Time to cook: 45, Serves: 3
Ingredients:
- 250g (8.8oz) pumpkin, peeled & chopped
- 250g (8.8oz) red capsicum, deseeded & roughly chopped
- 1 block feta cheese
- 3 garlic cloves, peels still on
- 3 tbsp extra virgin olive oil
- Black pepper
- 1 tsp dried oregano
- 250g pasta of choice, we used rigatoni
- 1 cup pasta water
To serve:
- Grated parmesan cheese
- Sliced basil leaves
- Chilli flakes, optional
Method:
Preheat the oven to 200°C or 395°F.
Place the feta, pumpkin, red capsicum and garlic into a baking dish. Drizzle the extra virgin olive oil over the top and season with black pepper and dried oregano. Add the garlic cloves to the dish.
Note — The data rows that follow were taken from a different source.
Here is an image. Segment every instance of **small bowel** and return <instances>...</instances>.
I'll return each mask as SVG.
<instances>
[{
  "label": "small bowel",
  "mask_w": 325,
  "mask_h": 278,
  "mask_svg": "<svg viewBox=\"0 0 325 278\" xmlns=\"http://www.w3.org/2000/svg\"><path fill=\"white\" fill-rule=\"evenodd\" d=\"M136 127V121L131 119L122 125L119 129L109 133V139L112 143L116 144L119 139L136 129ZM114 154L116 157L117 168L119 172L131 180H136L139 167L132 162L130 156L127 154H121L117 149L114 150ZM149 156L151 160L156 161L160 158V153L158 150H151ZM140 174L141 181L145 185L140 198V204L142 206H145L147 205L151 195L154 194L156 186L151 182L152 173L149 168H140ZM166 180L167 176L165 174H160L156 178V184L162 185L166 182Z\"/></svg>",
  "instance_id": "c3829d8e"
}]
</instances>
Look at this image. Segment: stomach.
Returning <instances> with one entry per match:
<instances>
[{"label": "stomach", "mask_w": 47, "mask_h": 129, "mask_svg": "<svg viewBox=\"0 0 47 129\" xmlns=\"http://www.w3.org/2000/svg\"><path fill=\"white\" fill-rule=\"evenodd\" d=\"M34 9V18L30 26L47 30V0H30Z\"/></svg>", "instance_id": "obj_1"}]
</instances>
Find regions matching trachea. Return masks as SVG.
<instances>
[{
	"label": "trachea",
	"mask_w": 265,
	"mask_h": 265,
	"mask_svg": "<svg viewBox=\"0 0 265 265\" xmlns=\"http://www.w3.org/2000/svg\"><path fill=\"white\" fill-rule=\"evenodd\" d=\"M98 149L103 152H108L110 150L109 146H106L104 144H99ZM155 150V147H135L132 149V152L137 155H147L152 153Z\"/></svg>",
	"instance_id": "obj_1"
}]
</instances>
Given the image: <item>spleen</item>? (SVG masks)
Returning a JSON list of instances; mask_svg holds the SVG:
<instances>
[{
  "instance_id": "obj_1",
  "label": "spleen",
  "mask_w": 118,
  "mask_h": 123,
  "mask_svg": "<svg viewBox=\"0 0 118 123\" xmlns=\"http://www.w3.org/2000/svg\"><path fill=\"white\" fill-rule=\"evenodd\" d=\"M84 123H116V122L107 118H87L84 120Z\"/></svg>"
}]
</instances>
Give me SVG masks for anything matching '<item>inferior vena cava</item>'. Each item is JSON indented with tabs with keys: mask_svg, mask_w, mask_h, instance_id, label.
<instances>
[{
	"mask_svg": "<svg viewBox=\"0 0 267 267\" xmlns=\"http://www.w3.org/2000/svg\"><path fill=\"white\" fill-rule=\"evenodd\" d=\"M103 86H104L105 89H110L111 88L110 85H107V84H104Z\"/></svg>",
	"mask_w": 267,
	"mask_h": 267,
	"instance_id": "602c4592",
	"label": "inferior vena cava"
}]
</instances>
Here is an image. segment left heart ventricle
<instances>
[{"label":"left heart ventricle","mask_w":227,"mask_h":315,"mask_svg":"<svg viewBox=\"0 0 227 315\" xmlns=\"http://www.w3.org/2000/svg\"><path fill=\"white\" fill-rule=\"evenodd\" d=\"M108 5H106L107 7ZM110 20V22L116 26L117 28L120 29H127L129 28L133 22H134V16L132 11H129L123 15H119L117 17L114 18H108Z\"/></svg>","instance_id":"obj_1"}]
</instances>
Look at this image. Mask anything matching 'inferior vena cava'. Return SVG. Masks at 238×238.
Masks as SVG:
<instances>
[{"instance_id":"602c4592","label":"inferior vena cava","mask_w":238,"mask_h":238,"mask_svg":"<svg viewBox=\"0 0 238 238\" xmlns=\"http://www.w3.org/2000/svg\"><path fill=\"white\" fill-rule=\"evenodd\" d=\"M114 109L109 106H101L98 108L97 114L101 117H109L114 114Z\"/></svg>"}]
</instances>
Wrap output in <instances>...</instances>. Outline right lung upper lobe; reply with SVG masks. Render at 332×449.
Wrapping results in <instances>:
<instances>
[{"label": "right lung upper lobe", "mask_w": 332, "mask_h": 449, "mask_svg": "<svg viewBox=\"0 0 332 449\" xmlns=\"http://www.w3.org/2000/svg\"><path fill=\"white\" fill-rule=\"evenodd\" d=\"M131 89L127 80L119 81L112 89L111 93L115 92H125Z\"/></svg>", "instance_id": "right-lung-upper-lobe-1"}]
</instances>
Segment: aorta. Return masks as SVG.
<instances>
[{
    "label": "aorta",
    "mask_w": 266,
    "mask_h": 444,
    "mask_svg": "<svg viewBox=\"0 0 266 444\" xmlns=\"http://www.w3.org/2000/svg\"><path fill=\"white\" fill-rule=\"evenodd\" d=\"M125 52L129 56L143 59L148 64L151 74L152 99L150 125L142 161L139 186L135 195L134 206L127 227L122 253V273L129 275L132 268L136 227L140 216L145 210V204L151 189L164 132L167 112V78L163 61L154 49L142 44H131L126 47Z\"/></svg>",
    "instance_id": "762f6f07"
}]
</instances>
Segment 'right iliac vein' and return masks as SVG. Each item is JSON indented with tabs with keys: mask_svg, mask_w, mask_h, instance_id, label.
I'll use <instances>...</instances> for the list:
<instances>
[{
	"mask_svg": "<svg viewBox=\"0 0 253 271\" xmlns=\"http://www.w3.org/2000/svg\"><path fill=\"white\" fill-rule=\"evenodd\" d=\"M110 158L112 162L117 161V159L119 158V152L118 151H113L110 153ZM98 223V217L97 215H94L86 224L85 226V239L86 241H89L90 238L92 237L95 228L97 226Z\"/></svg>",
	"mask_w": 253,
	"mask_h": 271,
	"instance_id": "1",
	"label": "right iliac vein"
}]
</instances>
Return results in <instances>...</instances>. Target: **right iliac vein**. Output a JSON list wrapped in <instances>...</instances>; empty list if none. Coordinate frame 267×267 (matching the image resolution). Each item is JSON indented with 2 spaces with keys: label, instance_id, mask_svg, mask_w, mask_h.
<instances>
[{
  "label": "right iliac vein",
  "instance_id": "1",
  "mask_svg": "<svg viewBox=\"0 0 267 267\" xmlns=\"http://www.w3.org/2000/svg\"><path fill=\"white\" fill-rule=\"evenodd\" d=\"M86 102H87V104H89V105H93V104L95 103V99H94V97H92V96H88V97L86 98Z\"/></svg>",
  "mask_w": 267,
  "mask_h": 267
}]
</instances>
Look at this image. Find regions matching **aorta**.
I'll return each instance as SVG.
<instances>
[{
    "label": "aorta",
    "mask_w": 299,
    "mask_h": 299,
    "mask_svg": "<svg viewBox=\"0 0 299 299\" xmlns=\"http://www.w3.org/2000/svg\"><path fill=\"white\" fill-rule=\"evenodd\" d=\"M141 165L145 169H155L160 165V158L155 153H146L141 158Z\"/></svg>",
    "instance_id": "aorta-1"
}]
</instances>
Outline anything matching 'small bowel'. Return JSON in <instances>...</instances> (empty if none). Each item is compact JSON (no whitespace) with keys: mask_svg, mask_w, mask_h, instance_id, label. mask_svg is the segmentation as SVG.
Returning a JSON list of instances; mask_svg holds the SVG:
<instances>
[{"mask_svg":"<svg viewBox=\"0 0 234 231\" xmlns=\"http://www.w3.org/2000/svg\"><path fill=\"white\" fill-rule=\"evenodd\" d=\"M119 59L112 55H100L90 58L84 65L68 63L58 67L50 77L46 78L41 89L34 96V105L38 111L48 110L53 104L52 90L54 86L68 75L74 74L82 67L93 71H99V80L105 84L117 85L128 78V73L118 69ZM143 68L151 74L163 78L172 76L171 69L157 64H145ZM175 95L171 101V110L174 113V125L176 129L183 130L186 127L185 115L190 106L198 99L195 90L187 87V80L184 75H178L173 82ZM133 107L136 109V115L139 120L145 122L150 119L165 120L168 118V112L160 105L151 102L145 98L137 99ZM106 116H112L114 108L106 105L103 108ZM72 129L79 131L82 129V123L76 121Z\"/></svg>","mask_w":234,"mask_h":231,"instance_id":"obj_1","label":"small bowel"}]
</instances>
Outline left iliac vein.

Bake in the preheated oven for 40 minutes or until the vegetables are cooked through.
Whilst the vegetables are cooking, prep the pasta according to the packet instructions. Make sure to reserve 1 cup of pasta water to add to your sauce.
Once the vegetables are cooked, transfer them to a blender or food processor. Add in the reserved pasta water and an extra drizzle of olive oil. Blend until smooth and creamy. Season to taste with sea salt and freshly ground black pepper.
Place the freshly cooked pasta into a large bowl and pour the sauce over the top. Finish with some freshly grated parmesan cheese, sliced basil leaves and chilli flakes, if using.